E a cosa sarebbe servito? A illudermi proprio come aveva fatto lui; sì, avrei potuto anche io crearmi il mio mondo apparentemente perfetto che mi isolava dalla realtà, che mi allontanava dal dolore e dalle sofferenze. Ma questa non era vita. Questa era la dimensione del sogno.

Eppure, c'era qualcosa che dovevo fare quando mi sarei decisa a tornare nel mondo reale. Ed era importante, ne ero sicura. Sbuffai o almeno pensai di farlo.

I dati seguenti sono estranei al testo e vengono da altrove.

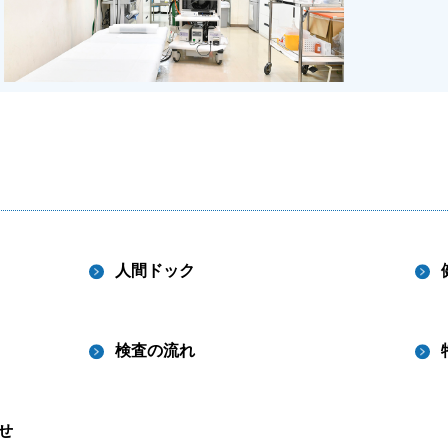
人間ドック
検査の流れ
せ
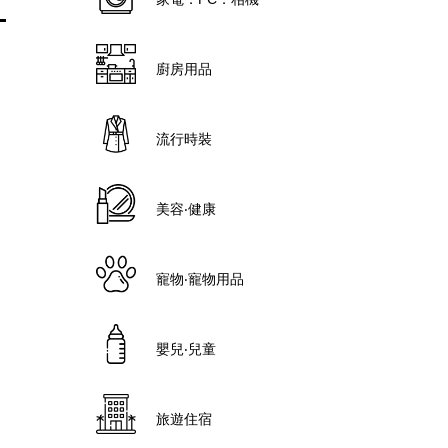
廚房用品
流行時裝
美容‧健康
寵物‧寵物用品
嬰兒‧兒童
旅遊住宿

Ancora cinque minuti.

Come se la sveglia fosse suonata e io non volessi alzarmi per andare a scuola; si stava bene sotto le coperte e volevo continuare a sognare ancora un po'. Sì, che male c'era se fossi rimasta lì a sonnecchiare per qualche minuto ancora? Nessuno se ne sarebbe accorto.

Il mondo sarebbe andato avanti anche senza di me...

Una crepa nel mio mondo perfetto. I ricordi stavano tentando di bussare alla porta ma io continuavo a lasciarli fuori. Avrei dovuto svegliarmi, non c'era più tempo per dormire ma non era quello che volevo.
Idea: dormiveglia.
Avrei vissuto tra il sogno e la realtà fintanto che il sonno non fosse scomparso del tutto. Sì, nessuno se ne sarebbe accorto.

Farmela pagare.

Cosa c'entravano quelle ultime parole? Non avevano affatto senso. Chi aveva un conto con me e per quale motivo? Oddio...

Ebbi un'illuminazione: Andrea. Era in pericolo. Lui aveva un regolamento di conti con quel ragazzo e io dovevo andare ad avvisarlo. Ecco perché ero tornata. Mi meravigliai della facilità con cui pensavo a Lui: tuttavia, si trattava di un significante senza significato, un bozzolo vuoto. Non aveva volto, non aveva identità. Era solo Lui.